For adding more columns in dataframe to render front pages and individual article pages

In [93]:
columns_extended = article_columns_initial + ["author_id"]
content_df = load_content_from_files(columns_extended)
research_content_df = content_df[content_df['category'] != 'News'].sort_values(by=['category', 'date'], ascending=[True, False])
latest_content_df = get_latest_content_df(content_df)

In [94]:
create_page('research.html.j2', 'Research.html', general=data["general"], content=research_content_df, research=data["research"] , current_members=current_people_page_list)

In [95]:
sub_research_template = environment.get_template("sub_research_frontpage.html.j2")

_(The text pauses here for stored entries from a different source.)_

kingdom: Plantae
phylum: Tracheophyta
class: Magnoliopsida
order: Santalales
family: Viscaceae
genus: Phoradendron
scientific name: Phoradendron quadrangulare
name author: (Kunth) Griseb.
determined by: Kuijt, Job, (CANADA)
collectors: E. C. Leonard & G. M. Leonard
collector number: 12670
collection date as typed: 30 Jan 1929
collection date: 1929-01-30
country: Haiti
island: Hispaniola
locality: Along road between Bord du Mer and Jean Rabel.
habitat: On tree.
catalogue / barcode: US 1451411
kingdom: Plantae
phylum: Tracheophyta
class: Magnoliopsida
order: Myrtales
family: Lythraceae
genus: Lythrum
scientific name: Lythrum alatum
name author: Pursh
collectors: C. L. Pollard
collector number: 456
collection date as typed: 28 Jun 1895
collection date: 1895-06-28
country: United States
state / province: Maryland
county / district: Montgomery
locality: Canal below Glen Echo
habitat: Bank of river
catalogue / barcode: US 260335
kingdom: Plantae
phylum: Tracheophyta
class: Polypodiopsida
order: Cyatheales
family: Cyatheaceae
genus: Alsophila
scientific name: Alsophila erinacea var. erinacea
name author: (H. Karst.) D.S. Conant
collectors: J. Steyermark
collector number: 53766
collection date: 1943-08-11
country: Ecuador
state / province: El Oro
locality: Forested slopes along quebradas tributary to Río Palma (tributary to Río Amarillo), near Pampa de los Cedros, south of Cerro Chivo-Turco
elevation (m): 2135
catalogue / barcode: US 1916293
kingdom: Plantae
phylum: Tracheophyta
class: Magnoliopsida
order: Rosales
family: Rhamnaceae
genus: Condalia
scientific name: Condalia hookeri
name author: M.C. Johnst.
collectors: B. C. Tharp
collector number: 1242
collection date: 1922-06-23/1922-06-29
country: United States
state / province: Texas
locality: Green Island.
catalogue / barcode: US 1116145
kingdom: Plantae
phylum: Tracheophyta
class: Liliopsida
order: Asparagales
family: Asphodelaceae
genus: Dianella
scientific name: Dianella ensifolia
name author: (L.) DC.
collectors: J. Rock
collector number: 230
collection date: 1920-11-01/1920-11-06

for category in content_df.loc[content_df.category != "News", "category"].unique():
        sub_research_content = sub_research_template.render(general=data["general"], 
                                                            research=data["research"], 
                                                            content = latest_content_df,
                                                            category = category,
                                                            current_members=current_people_page_list
                                                            )
        folder_path = f"{HOSTING_PATH}/sub_research/{page_link(category.lower())}"
        os.makedirs(folder_path, exist_ok=True)
        with open(f"{folder_path}.html", mode="w", encoding="utf-8") as sub_research:
            sub_research.write(sub_research_content)